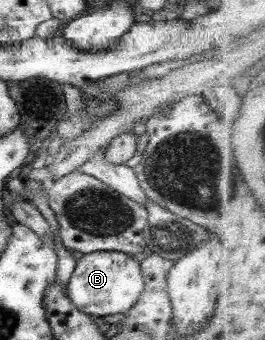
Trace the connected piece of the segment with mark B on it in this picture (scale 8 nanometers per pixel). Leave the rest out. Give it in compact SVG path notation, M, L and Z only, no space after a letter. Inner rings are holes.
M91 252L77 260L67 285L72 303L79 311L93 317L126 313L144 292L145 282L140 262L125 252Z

####################

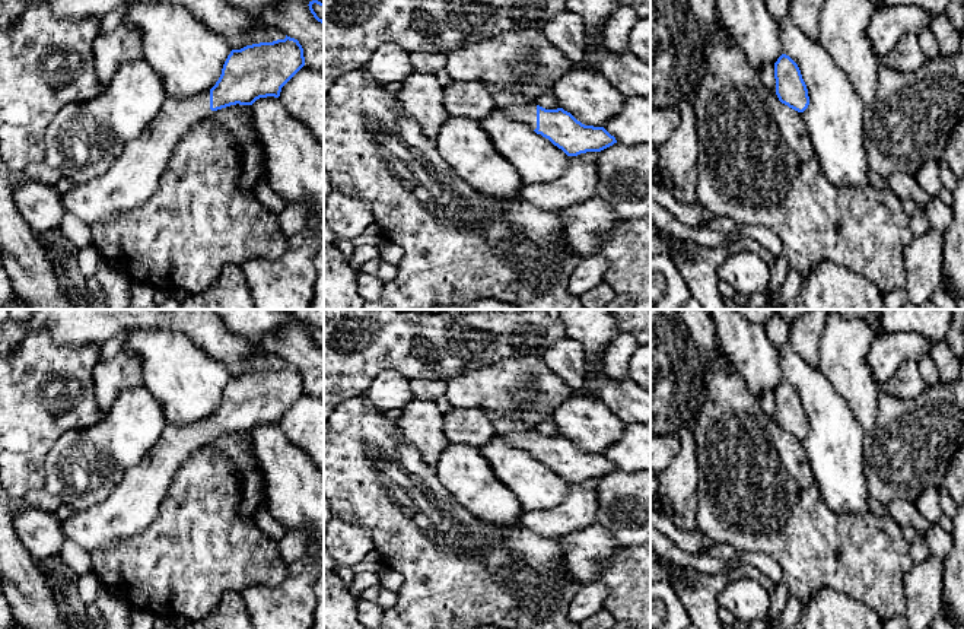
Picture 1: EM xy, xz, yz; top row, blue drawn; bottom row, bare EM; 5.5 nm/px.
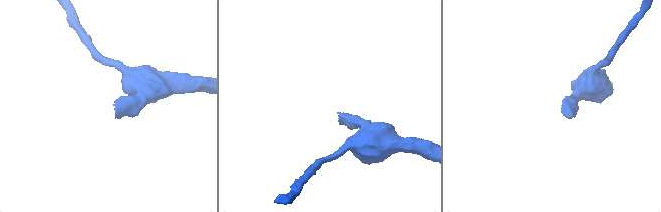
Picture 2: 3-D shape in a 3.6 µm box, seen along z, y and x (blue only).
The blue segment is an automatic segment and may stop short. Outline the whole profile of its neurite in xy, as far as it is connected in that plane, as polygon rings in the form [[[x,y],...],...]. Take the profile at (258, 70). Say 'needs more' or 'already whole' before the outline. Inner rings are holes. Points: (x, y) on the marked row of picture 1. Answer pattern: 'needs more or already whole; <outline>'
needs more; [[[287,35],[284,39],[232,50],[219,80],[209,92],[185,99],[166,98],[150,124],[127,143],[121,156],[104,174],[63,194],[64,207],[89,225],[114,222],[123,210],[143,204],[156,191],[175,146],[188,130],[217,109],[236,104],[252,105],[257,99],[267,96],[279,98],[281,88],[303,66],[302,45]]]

####################

__WORK REQUIRED__: Your reply is to be an exact repeat of the listing above from the line holding "Picture 1: EM" down to the line holding "Picture 2: 3-D", ends included, pictures excluded.

__SOLUTION TO THIS EXERCISE__:
Picture 1: EM xy, xz, yz; top row, blue drawn; bottom row, bare EM; 5.5 nm/px.
Picture 2: 3-D shape in a 3.6 µm box, seen along z, y and x (blue only).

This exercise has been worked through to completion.